Bis heute ist nichts dergleichen geschehen. Die Todestrafe ist ein probates Mittel, um den Bruderhaß im Irak, die Todfeindschaft zwischen Sunniten und Schiiten aufrechterhalten und immer neu zu befeuern. Die Vereinten Nationen wie auch zahlreiche Menschenrechtsorganisationen haben den Irak immer wieder aufgefordert, die Todesstrafe abzuschaffen. Doch noch immer sitzen 900 zum Tode verurteilte Menschen, unter ihnen auch 17 Frauen, in irakischen Gefängnissen. Weltweit steht der Irak bei der Vollstreckung von Todesurteilen an zweiter Stelle. Zahlreiche Prominente, unter ihnen der Präsident der UN-Vollversammlung, Miguel d'Escoto Brockmann, der Schriftsteller Eduardo Galeano und der frühere UN-Sonderbeauftragte für den Irak, Hans Graf von Sponeck, haben einen Appell gegen die Todesstrafe im Irak unterschrieben - ebenfalls ohne Erfolg. Amesty international argumentierte im vergangenen Jahr, daß die fünf Jahre zuvor wiedereingeführte Todesstrafe die gewaltsamen Unruhen nicht habe eindämmen können und kritisierte, daß zahlreiche Todesurteile vom Obersten Gerichtshof des Landes, dessen Verfahren internationalen Standards nicht entsprächen, verhängt werden.

Am 26. Oktober wurde von einem Gericht in Bagdad ein weiteres Todesurteil verhängt. Auch in diesem Fall handelt es sich um ein äußerst repressives Mittel, soll doch mit Tarik Asis, dem früheren Außenminister der Regierung Hussein, einer der letzten Zeugen sterben, der aus eigener Kenntnis Zeugnis darüber hätte ablegen können, wie die westlichen Staaten ihre Entscheidung, die Regierung des Irak gewaltsam zu stürzen und das Land militärisch zu besetzen, Stück für Stück unter inzwischen als Lügengerüst vollständig entlarvten Behauptungen durchgesetzt haben. Tarik Asis war der einzige Christ in der Regierung Hussein. Er galt "als das freundliche Gesicht" des Irak und hat bis zuletzt versucht, den seinem Land drohenden Krieg abzuwenden. Zu diesem Zweck hatte ihn am 24. Februar 2003 der damalige Papst Johannes Paul II. zu einer 20minütigen Audienz empfangen. In einer anschließend vom Vatikan herausgegebenen Erklärung hatte es geheißen, daß die irakische Regierung zur Zusammenarbeit mit den UN-Waffeninspekteuren bereit sei.

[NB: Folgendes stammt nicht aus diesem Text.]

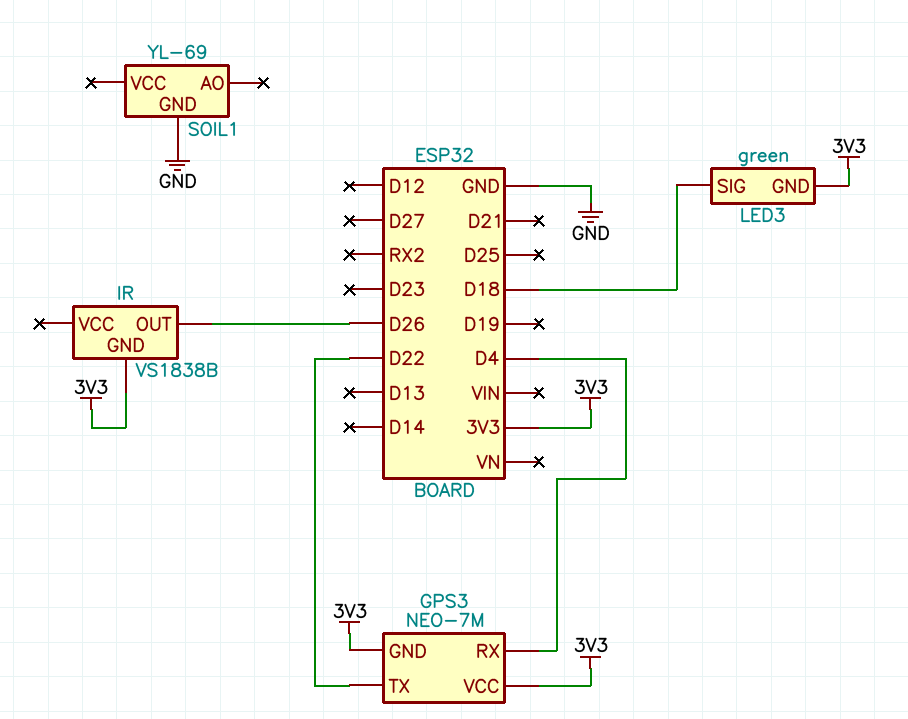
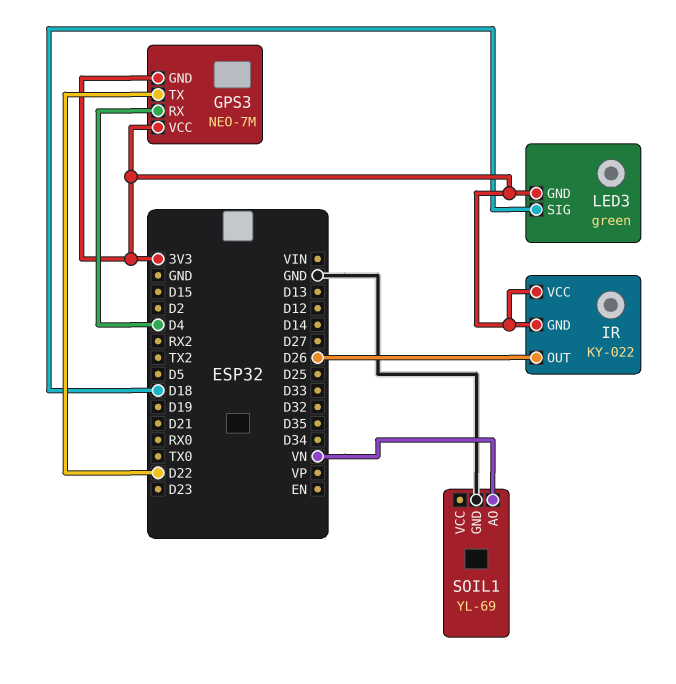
IR: VS1838B -> KY-022
IR pin VCC: none -> 3V3
SOIL1 pin AO: none -> VN

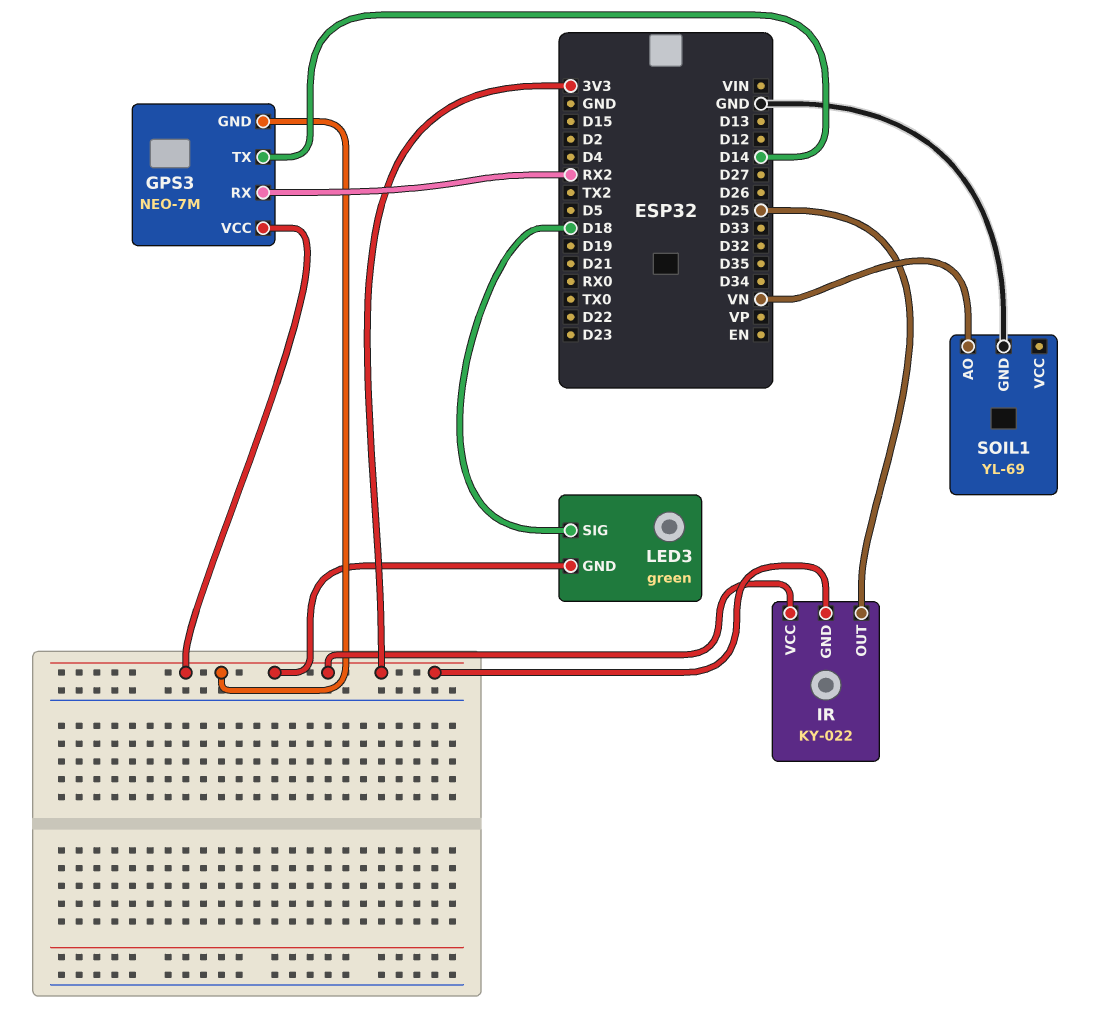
GPS3 pin RX: D4 -> RX2
GPS3 pin TX: D22 -> D14
IR pin OUT: D26 -> D25

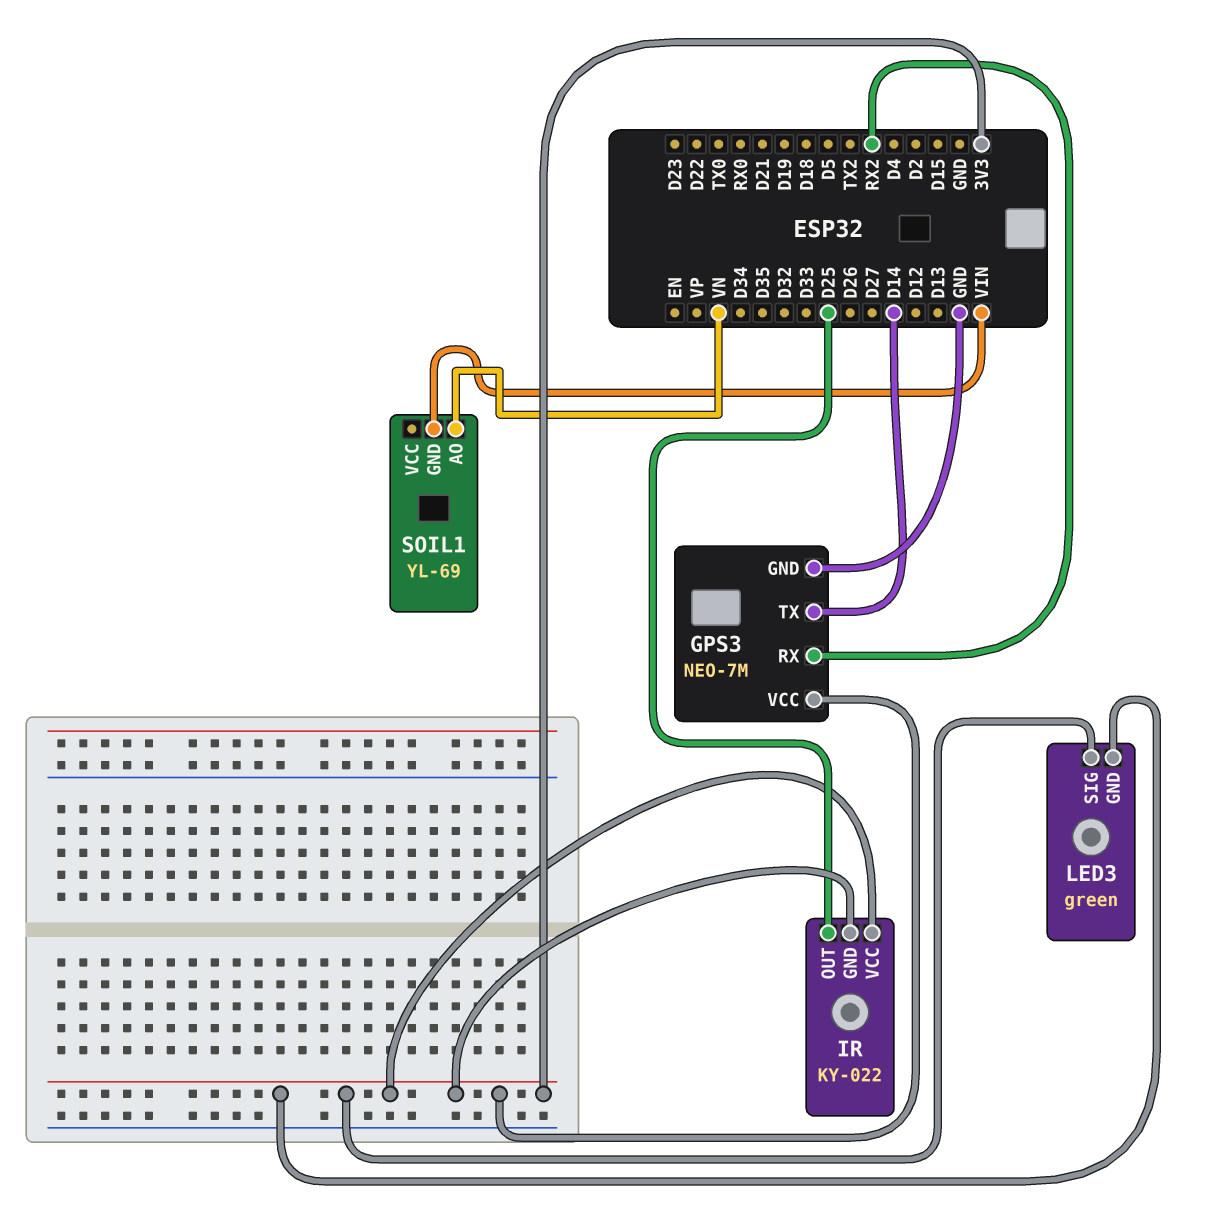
GPS3 pin GND: 3V3 -> GND
LED3 pin SIG: D18 -> 3V3
SOIL1 pin GND: GND -> VIN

Doch nichts hätte den kurz darauf erfolgten Angriff abwehren können, da der Entschluß, ihn zu führen, auf seiten der westlichen Staaten längst gefällt worden war und in keinem Zusammenhang zu dem Agieren der Regierung Hussein stand. Tarik Asis hatte sich den amerikanischen Truppen kurz nach deren Einmarsch gestellt, sich jedoch nicht bereitgefunden, mit den Besatzern gegen seine frühere Regierung zu konspirieren. Dies brachte dem heute 74jährigen lange Jahre der Isolationshaft ein, die ihn auch gesundheitlich schwer beeinträchtigen. Angehörige wiesen immer wieder auf seinen schlechten Gesundheitszustand hin und forderten aus humanitären Gründen seine Freilassung. Doch Tarik Asis ist ein Faustpfand der heutigen Machthaber, und so droht gerade seine nun gerichtlich beschlossene Hinrichtung ein Fanal zu werden, dessen Funktion darin bestehen soll, den Haß zwischen den verfeindeten irakischen Bevölkerungsteilen in seiner Unversöhnlichkeit noch zu verfestigen.

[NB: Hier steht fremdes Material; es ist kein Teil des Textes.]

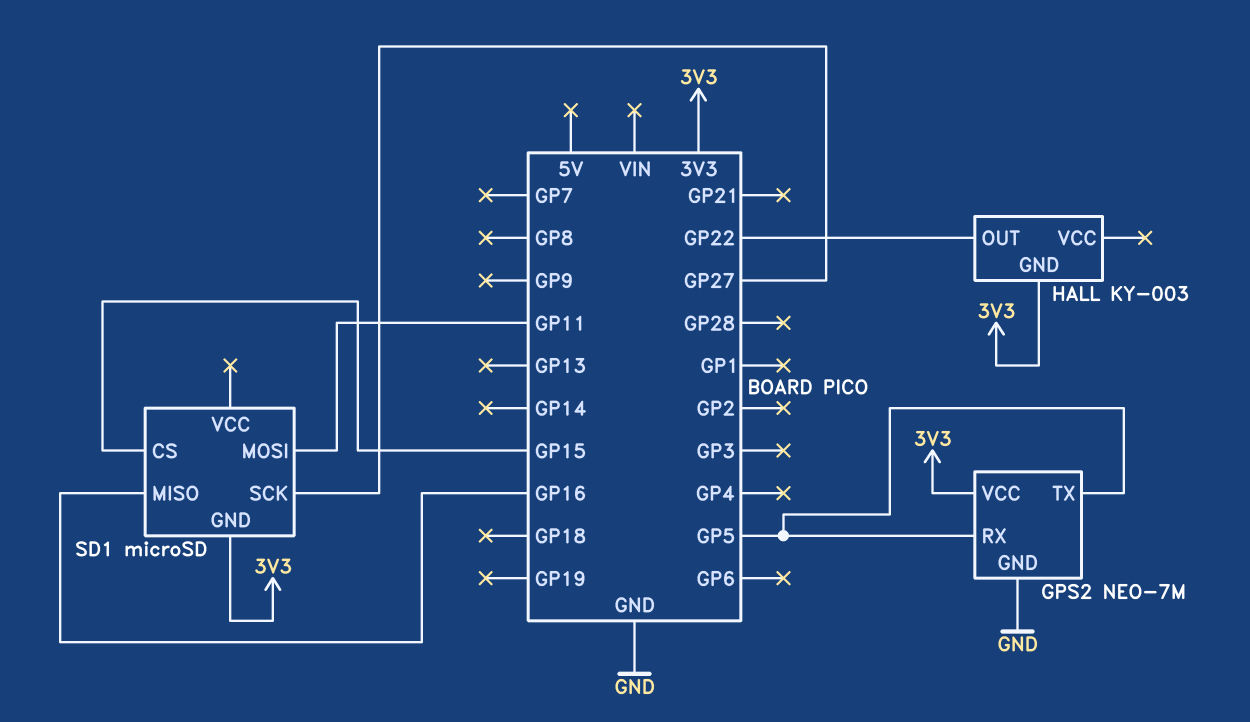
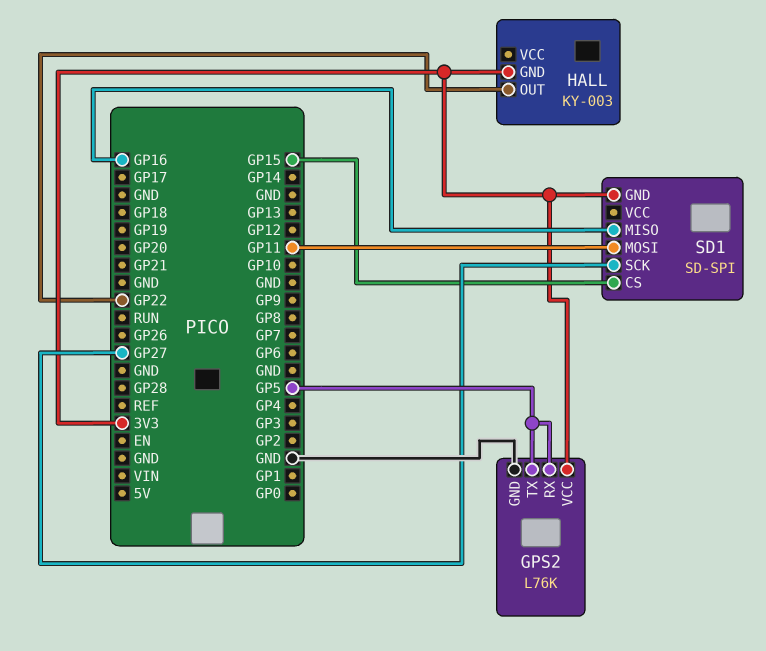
GPS2: NEO-7M -> L76K
SD1: microSD -> SD-SPI

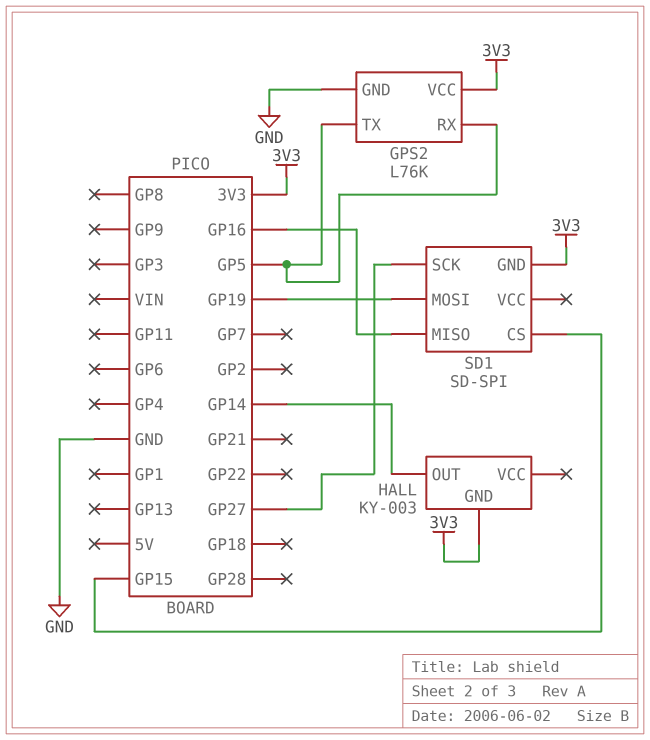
HALL pin OUT: GP22 -> GP14
SD1 pin MOSI: GP11 -> GP19

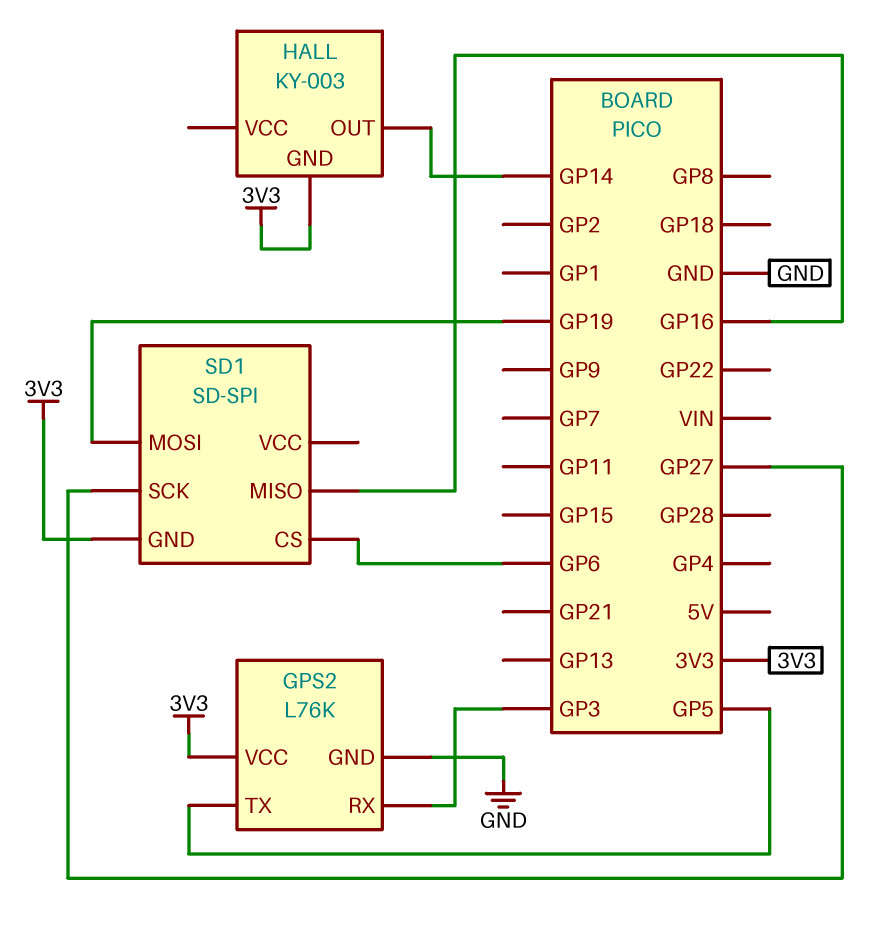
GPS2 pin RX: GP5 -> GP3
SD1 pin CS: GP15 -> GP6

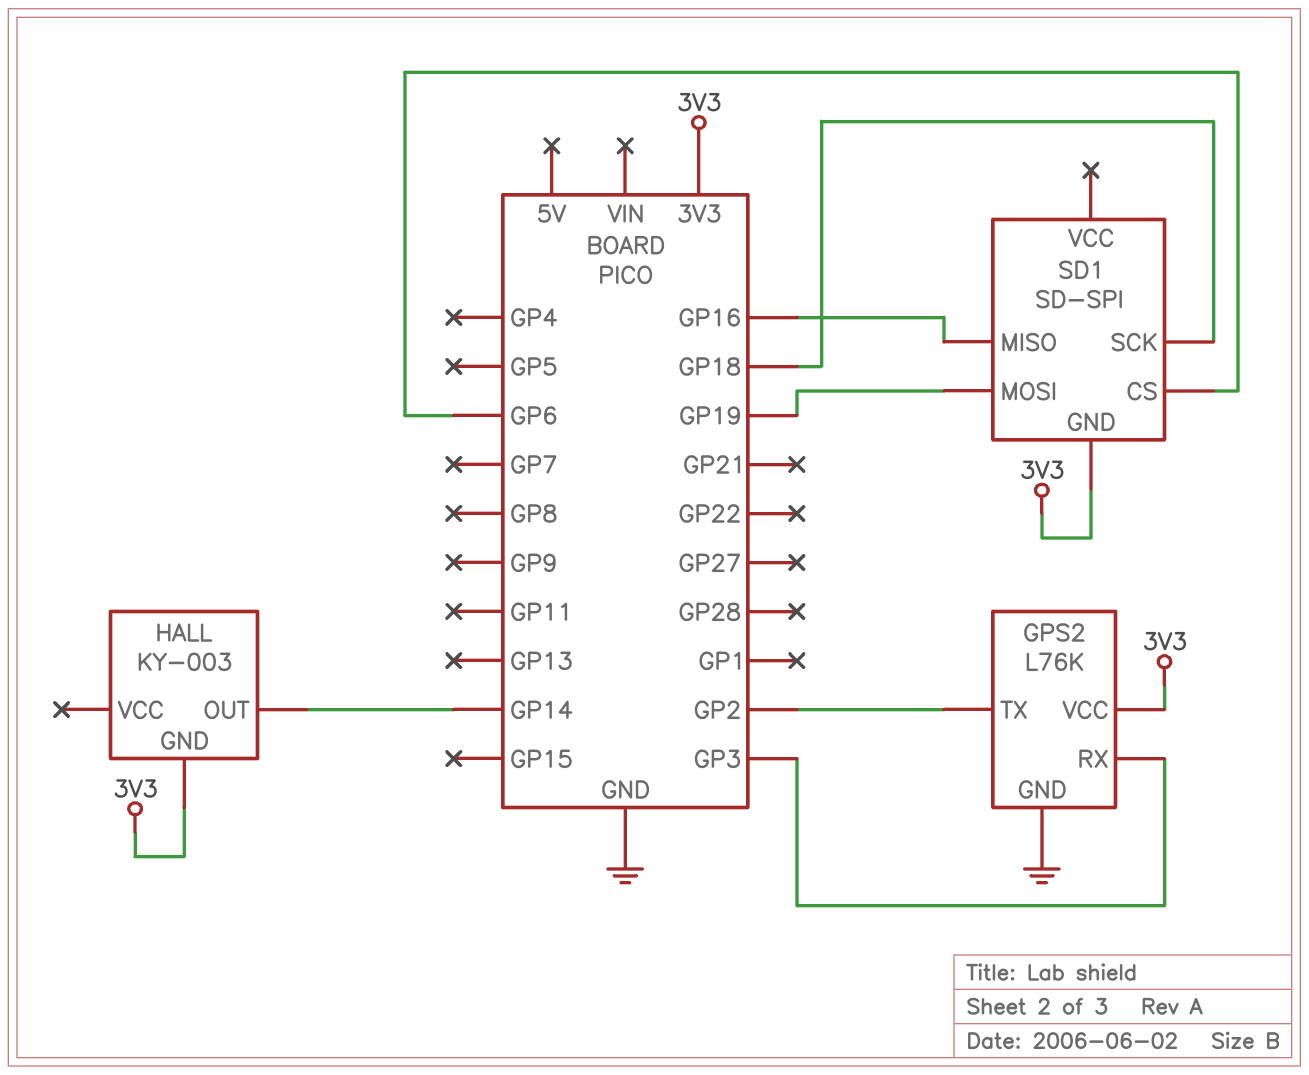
GPS2 pin TX: GP5 -> GP2
SD1 pin SCK: GP27 -> GP18

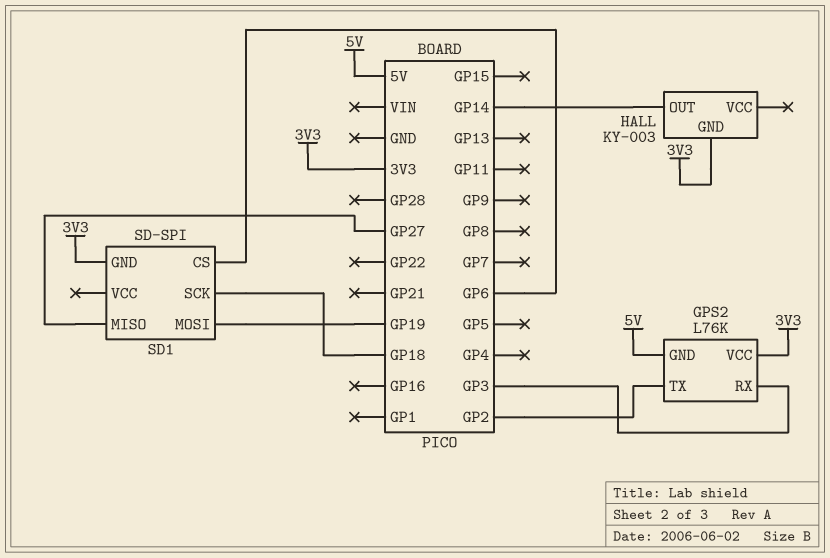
GPS2 pin GND: GND -> 5V
SD1 pin MISO: GP16 -> GP27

Die westliche Welt hingegen, allen voran die USA, die das Zweistromland zum großen Leidwesen seiner Bewohner auserkoren haben, um ihren Hegemonialbestrebungen als militärischer Stützpunkt und politischer Brückenpfeiler zweckdienlich zu sein, wird sich an dieser Stelle einmal mehr an ihren eigenen moralischen Ansprüchen messen lassen müssen. Wird sie Einspruch einlegen gegen die drohende Hinrichtung eines Christen, dem, nachdem er in ähnlich gelagerten Schauprozessen unter dem Vorwurf, an der Verfolgung von Mitgliedern religiöser Schiiten-Parteien beteiligt gewesen zu sein, bereits zu insgesamt 22 Jahren Haft verurteilt worden war?